**REQUIRED ACTION:** Without any pictures, restate the full set of records below exactly.

DATA Block Start

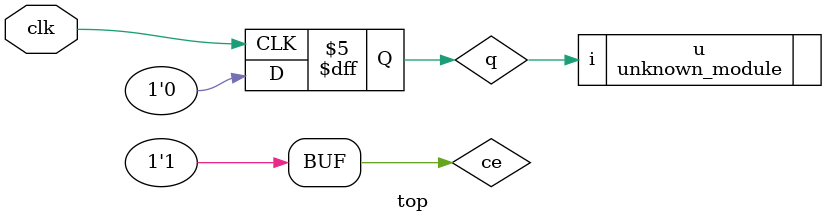
<source format=v>
module top(input clk);
wire ce = 1'b1;
reg q = 1'b0;
always @(posedge clk)
    if (ce) q <= 1'b0;

(* keep *)
unknown_module u(.i(q));
endmodule

</source>
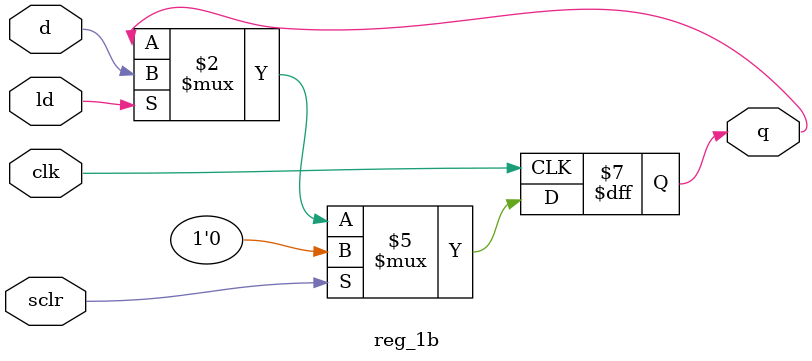
<source format=v>
module reg_1b (d, sclr, ld, clk, q);
  input d, sclr, ld, clk;
  output q;
  reg q;
  
  always @(posedge clk)
    if (sclr)
      q <= 1'b0;
    else if (ld)
      q <= d;
      
endmodule


</source>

DATA Block End

**WRITTEN ANSWER:**
<source format=v>
module top(input clk);
wire ce = 1'b1;
reg q = 1'b0;
always @(posedge clk)
    if (ce) q <= 1'b0;

(* keep *)
unknown_module u(.i(q));
endmodule

</source>
<source format=v>
module reg_1b (d, sclr, ld, clk, q);
  input d, sclr, ld, clk;
  output q;
  reg q;
  
  always @(posedge clk)
    if (sclr)
      q <= 1'b0;
    else if (ld)
      q <= d;
      
endmodule


</source>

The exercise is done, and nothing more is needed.